Paper long abstract:
After the Lord's Resistance Army moved to the Democratic Republic of Congo, the conflict became part of very different security dynamics, giving the conflict a fundamentally different character - as opposed to its operation in its initial phase. Fundamentally, it became part of a broader security landscape in which a multitude of armed groups were present, all of which (certainly from 2010 onwards) constituted a security threat. This paper argues how a variety of actors are supposed to be involved in curbing the LRA threat, but how different perceptions and interest of the LRA problem lead to a range of problems. All of the actors involved - the respective national governments, Monusco, international humanitarian actors -take a fundamentally different approach to the LRA, something which is closely relate with the actors' interests. In the first phase of the conflict (2008-2010), this for eaxmple led to strong tensions between Ugandan and Congolese troops, reducing the effectiveness of the fight against the LRA. In the second phase of the conflict (2010 - today), different perceptions of the LRA have led to difficult and inefficient interventions. Moreover, a range of actors try to instrumentalise the LRA for particular agenda's.
Paper short abstract:
The paper wants to analyze how the DRC, as a culturally and politically foreign actor towards the LRA, interpreted the movement and tried to adapt it to its own objectives at the regional, national and local level.
Paper long abstract:
The move of the LRA, as a typically Acholi-rooted mystic-military movement, from Uganda to the DRC, put it into a totally different context with very few attachments to its area of origin. It put the movement from a highly publicized Anglophone context into Francophone surroundings with little LRA media coverage and hence knowledge. The fracture between the two linguistic areas is pervasive and exists at the level of the governments as well as at the level of the local authorities and what one can call civil society.
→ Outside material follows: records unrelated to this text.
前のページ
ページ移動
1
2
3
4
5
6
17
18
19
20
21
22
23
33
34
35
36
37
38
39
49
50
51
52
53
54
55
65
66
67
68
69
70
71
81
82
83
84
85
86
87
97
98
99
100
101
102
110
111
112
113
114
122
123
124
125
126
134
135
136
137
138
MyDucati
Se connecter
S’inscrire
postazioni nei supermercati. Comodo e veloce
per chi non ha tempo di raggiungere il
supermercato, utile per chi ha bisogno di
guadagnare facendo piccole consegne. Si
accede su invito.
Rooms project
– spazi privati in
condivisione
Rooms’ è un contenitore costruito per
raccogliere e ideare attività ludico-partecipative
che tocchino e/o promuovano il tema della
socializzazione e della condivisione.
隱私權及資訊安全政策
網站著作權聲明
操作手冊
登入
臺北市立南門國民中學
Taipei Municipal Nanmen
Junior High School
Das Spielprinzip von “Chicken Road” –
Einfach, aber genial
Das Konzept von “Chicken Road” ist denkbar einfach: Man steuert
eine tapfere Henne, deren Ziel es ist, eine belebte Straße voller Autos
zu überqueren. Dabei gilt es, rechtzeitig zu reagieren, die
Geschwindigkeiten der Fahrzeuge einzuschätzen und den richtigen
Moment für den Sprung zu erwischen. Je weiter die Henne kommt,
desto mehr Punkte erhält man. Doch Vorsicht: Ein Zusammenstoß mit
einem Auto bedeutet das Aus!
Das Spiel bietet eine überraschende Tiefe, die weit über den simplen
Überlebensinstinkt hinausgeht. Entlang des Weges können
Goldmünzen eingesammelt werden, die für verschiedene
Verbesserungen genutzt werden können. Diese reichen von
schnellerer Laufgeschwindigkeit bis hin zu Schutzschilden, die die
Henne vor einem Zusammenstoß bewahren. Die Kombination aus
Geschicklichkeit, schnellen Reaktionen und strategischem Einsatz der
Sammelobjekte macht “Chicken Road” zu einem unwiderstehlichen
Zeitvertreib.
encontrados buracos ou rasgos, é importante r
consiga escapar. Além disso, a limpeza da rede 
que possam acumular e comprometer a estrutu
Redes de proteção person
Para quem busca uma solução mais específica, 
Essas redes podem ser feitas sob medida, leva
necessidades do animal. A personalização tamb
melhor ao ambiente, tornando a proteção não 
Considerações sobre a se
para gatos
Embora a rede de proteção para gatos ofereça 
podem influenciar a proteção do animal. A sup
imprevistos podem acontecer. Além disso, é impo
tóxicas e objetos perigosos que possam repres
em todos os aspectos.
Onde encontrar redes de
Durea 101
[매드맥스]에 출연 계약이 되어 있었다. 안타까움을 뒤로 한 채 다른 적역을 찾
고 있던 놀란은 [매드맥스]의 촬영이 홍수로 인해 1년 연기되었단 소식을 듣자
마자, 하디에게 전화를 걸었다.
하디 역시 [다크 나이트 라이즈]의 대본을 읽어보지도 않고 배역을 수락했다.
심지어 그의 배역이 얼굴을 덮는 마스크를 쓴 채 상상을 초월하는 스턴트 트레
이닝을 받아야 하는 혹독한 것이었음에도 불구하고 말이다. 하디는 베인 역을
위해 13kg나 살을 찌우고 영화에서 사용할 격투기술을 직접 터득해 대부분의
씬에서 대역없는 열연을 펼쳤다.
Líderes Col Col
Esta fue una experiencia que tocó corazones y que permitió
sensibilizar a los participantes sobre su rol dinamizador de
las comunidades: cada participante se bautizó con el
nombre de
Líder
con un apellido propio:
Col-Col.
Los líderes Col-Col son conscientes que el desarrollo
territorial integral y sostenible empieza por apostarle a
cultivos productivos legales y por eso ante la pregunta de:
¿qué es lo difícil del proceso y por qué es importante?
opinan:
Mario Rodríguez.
The gap was of course deepened by a decade of war. A very limited form of bridging this gap is offered by the Zande cultural links throughout the region. The paper tries to explore how the DRC authorities and the population dealt with the LRA, at the level of the local LRA attacks, at the level of the territorial and district authorities, and at the level of the national government. At the level of the latter, the political and military dynamics between the DRC and Uganda clearly are the most determining factor, the LRA being no more than an excuse for playing out the conflict. This evolution will be contrasted with efforts from the African Union to bring all sides together in a regional initiative that got stuck in the lack of prioritization of the LRA issue by all actors involved.